Cytogenetic/cytological analysis of epigenetic phenomena

Unusual replication pattern or type C (detectable in nearly 90% of RTT children and unobserved in females without RTT [12, 43, 49]) i.e. disturbances in the replication sequence of an inactive chromosome X, was assessed by replication staining of metaphase chromosomes obtained from cultivated peripheral blood lymphocytes in the presence of 5-bromo-20-deoxyuridine as described in detail earlier [12, 43]. The presence of type C was evaluated by analyzing 50–100 metaphase plates.

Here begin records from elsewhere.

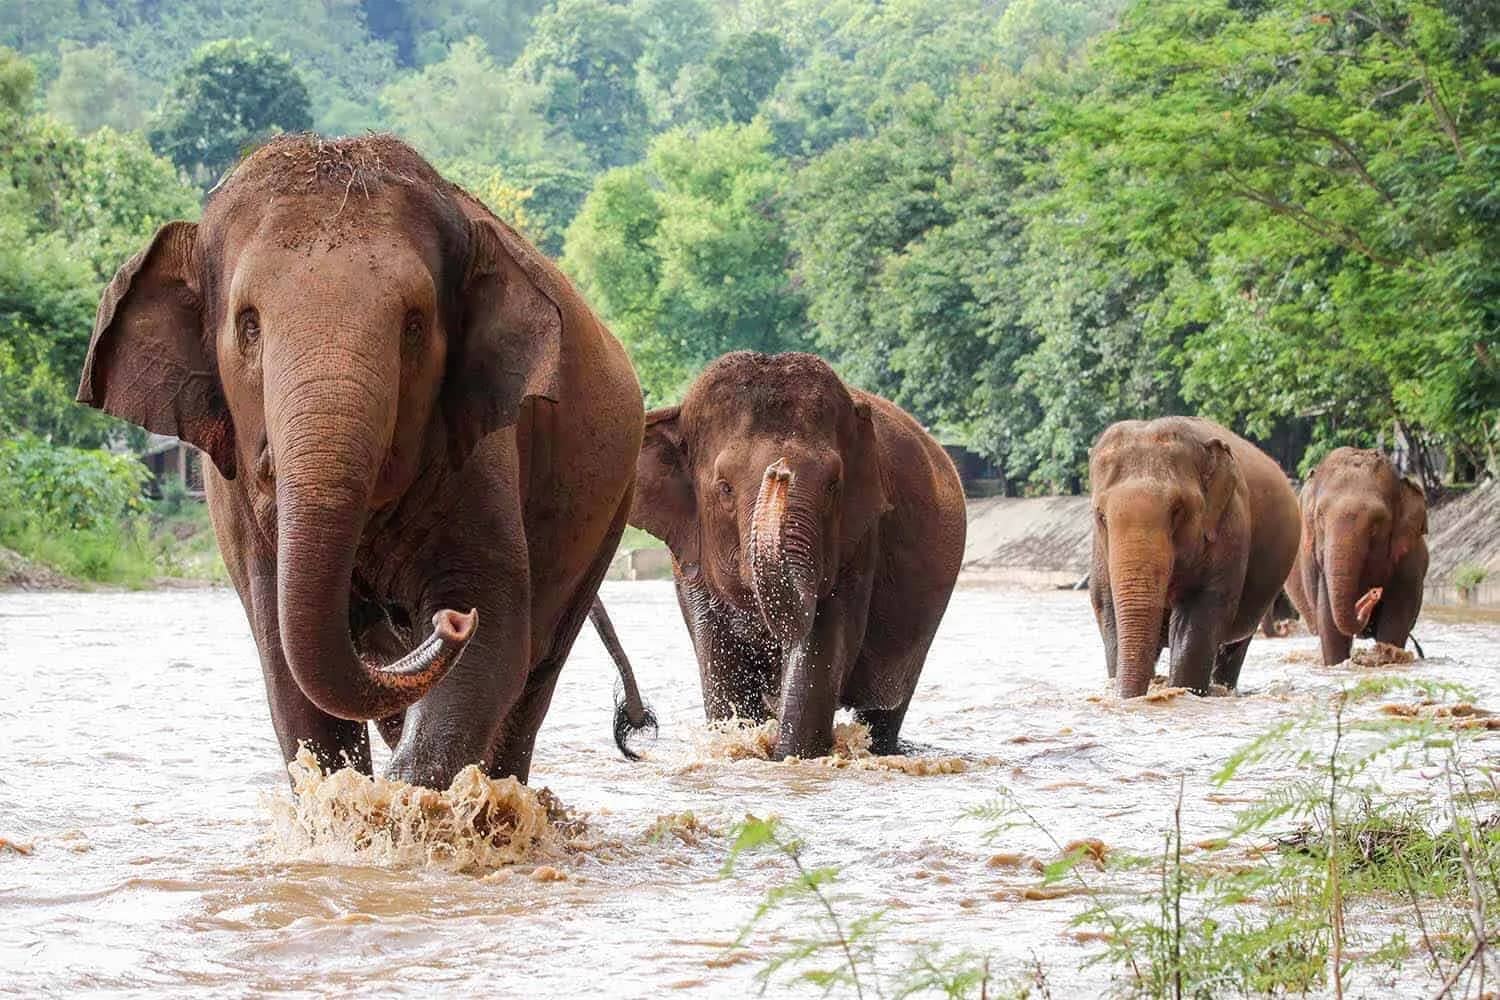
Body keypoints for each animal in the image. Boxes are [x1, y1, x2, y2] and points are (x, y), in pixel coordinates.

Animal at [77, 133, 654, 787]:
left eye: (414, 326)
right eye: (248, 325)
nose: (451, 621)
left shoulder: (479, 450)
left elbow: (496, 637)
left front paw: (400, 803)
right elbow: (287, 667)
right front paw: (346, 799)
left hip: (609, 512)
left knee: (534, 671)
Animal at [628, 351, 966, 760]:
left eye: (834, 484)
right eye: (724, 487)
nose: (780, 471)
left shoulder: (859, 539)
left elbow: (822, 640)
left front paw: (792, 755)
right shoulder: (688, 558)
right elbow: (718, 656)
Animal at [1088, 417, 1301, 698]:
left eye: (1177, 510)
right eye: (1100, 515)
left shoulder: (1228, 528)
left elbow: (1198, 612)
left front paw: (1185, 691)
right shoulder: (1100, 550)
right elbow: (1108, 607)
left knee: (1234, 648)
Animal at [1284, 447, 1429, 665]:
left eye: (1377, 523)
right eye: (1320, 516)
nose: (1374, 593)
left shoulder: (1407, 565)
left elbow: (1396, 619)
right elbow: (1329, 623)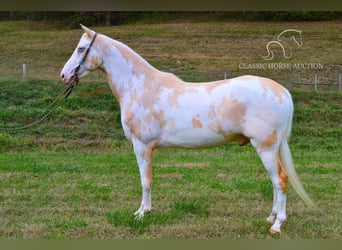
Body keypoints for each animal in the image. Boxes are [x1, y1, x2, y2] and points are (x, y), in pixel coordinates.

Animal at [60, 24, 314, 233]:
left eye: (81, 49)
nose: (64, 75)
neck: (140, 86)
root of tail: (282, 91)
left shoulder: (142, 146)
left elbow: (145, 180)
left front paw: (142, 213)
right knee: (275, 182)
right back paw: (270, 217)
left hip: (266, 148)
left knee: (280, 180)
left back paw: (277, 225)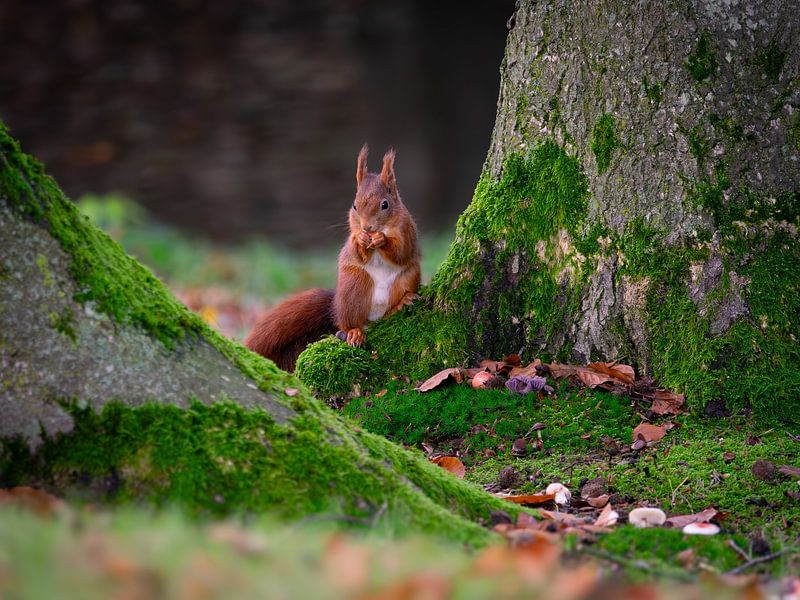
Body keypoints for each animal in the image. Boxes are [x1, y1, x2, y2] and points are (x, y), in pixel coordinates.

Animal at [244, 145, 421, 371]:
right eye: (354, 206)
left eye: (385, 205)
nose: (367, 227)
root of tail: (335, 306)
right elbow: (356, 251)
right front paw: (360, 239)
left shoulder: (407, 231)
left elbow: (401, 252)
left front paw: (381, 239)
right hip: (354, 286)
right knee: (347, 323)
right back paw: (354, 331)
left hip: (408, 276)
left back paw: (401, 303)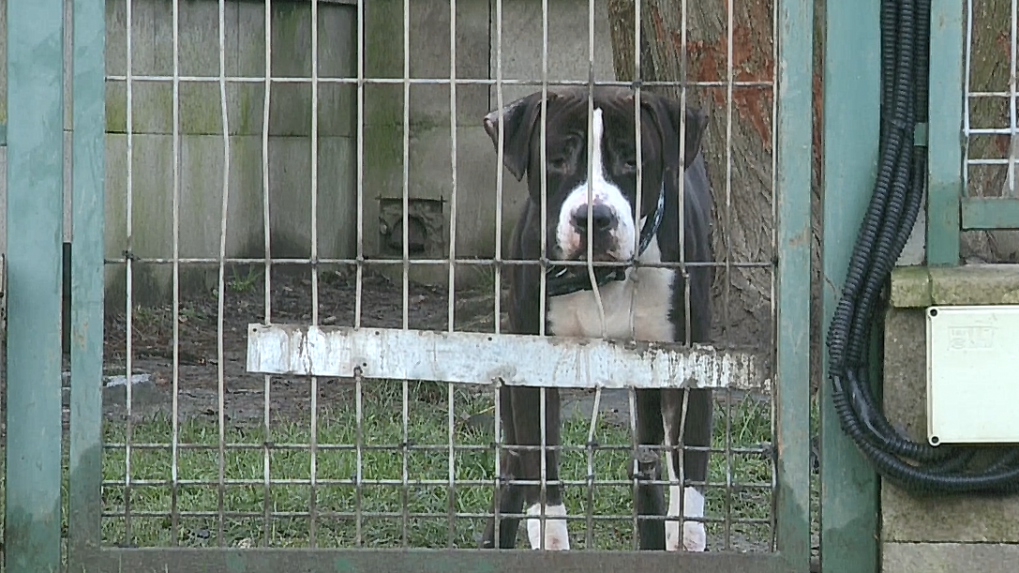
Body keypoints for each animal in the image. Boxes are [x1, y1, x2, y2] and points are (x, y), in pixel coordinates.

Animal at [478, 87, 717, 550]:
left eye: (632, 160)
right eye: (557, 159)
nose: (594, 217)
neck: (600, 277)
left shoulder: (690, 368)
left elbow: (688, 487)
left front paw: (684, 538)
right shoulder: (533, 372)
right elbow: (542, 479)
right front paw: (551, 537)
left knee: (646, 468)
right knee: (514, 467)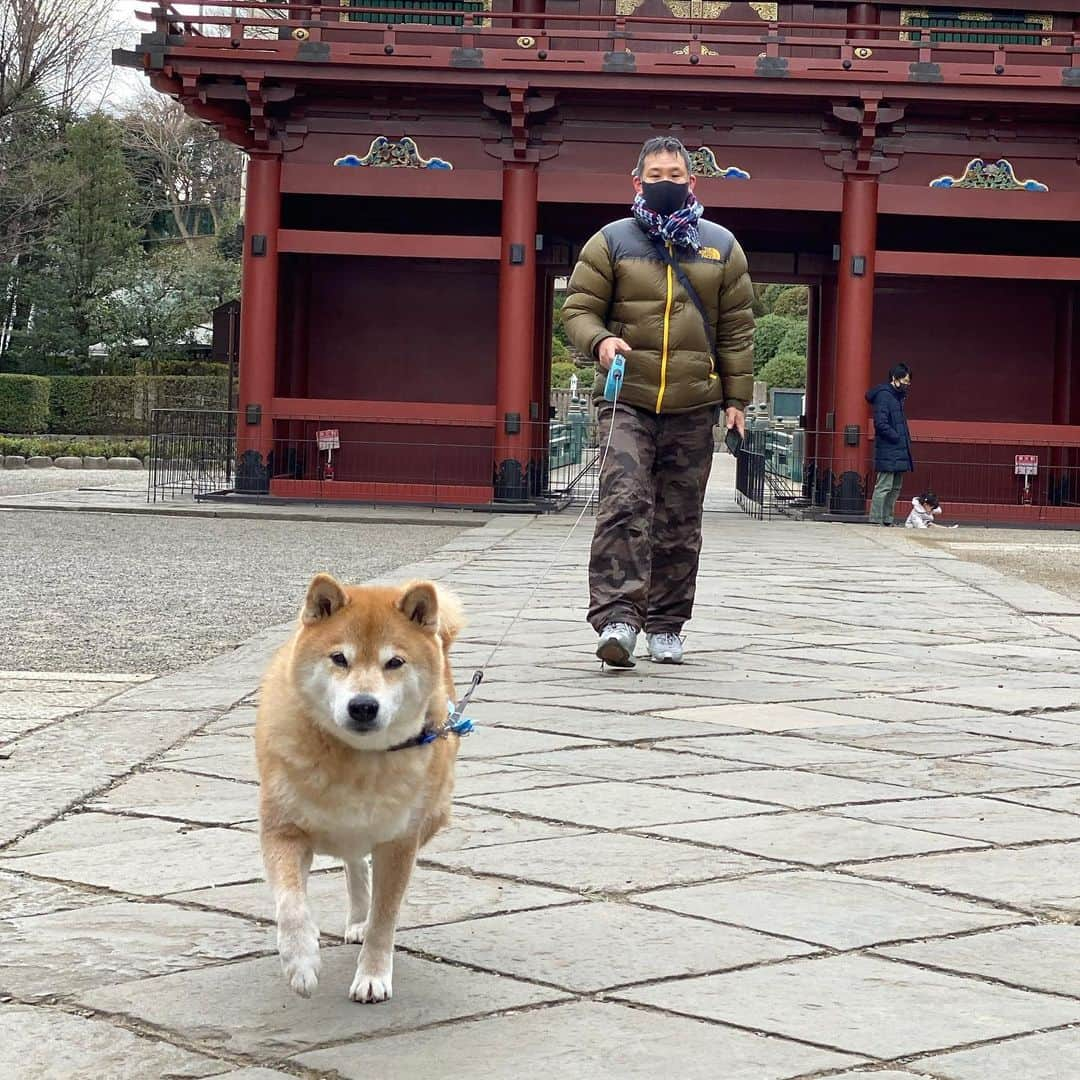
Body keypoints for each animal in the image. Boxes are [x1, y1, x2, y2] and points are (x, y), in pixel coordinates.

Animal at [259, 574, 466, 1002]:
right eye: (339, 658)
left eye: (395, 662)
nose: (363, 706)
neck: (355, 758)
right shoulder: (282, 829)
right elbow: (291, 903)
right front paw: (301, 961)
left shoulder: (399, 842)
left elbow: (385, 918)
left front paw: (372, 974)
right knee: (353, 863)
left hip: (431, 815)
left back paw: (361, 922)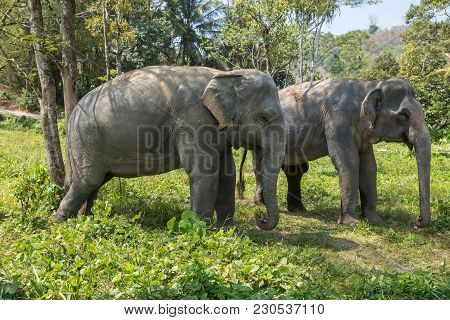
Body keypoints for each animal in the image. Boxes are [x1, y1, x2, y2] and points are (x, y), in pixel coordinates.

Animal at [56, 65, 284, 230]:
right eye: (264, 118)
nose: (259, 217)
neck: (226, 74)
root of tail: (72, 114)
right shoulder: (193, 120)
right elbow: (205, 172)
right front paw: (203, 231)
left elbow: (228, 173)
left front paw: (227, 230)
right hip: (86, 141)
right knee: (88, 181)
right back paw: (61, 223)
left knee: (96, 182)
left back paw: (89, 218)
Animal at [239, 78, 432, 226]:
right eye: (404, 114)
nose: (417, 221)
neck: (369, 85)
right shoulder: (338, 121)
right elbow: (349, 162)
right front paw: (351, 223)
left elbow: (369, 167)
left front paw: (374, 220)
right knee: (262, 166)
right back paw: (261, 204)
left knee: (295, 170)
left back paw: (297, 209)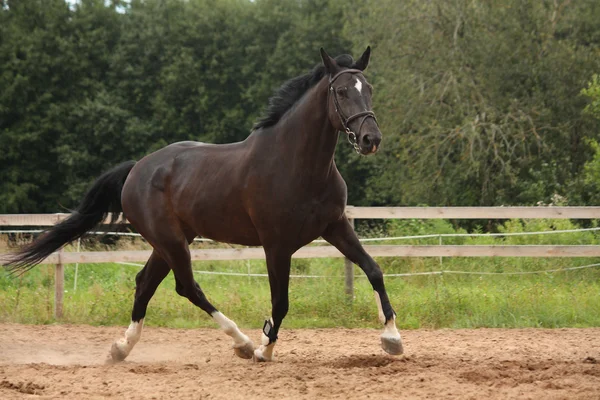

Data analysis (bioinformatics)

The raw array CGH data (log 2 intensity ratios) were processed for CNV detection as proposed earlier [51, 52]. The protocol was modified to achieve comprehensive data on CNVs according to intensity ratios values for 4 oligonucleotide and 2 interchangeable BAC probes. Using different threshold schemes and background correction, the intensity ratios corresponding to CNVs spanning MECP2 were established empirically. Localization of probes in the oligonucleotide array CGH assay corresponding to MECP2 sequence was as follows: 153,299,881; 153,306,195; 153,308,602; 153,312,854. In BAC array CGH assay, there were 3 BAC probes for the X chromosome sequence encompassing the MECP2 gene. It is to note, that deletions have spanned larger regions than those covered by the probes strictly corresponding to MECP2 loci. The established threshold allowed the detection of non-mosaic and mosaic CNVs through the comparison of mean values of chromosome-specific intensity ratios and mean values of a locus of interest in Xq28.

Authors’ information

Ivan Y Iourov and Svetlana G Vorsanova are joint first authors.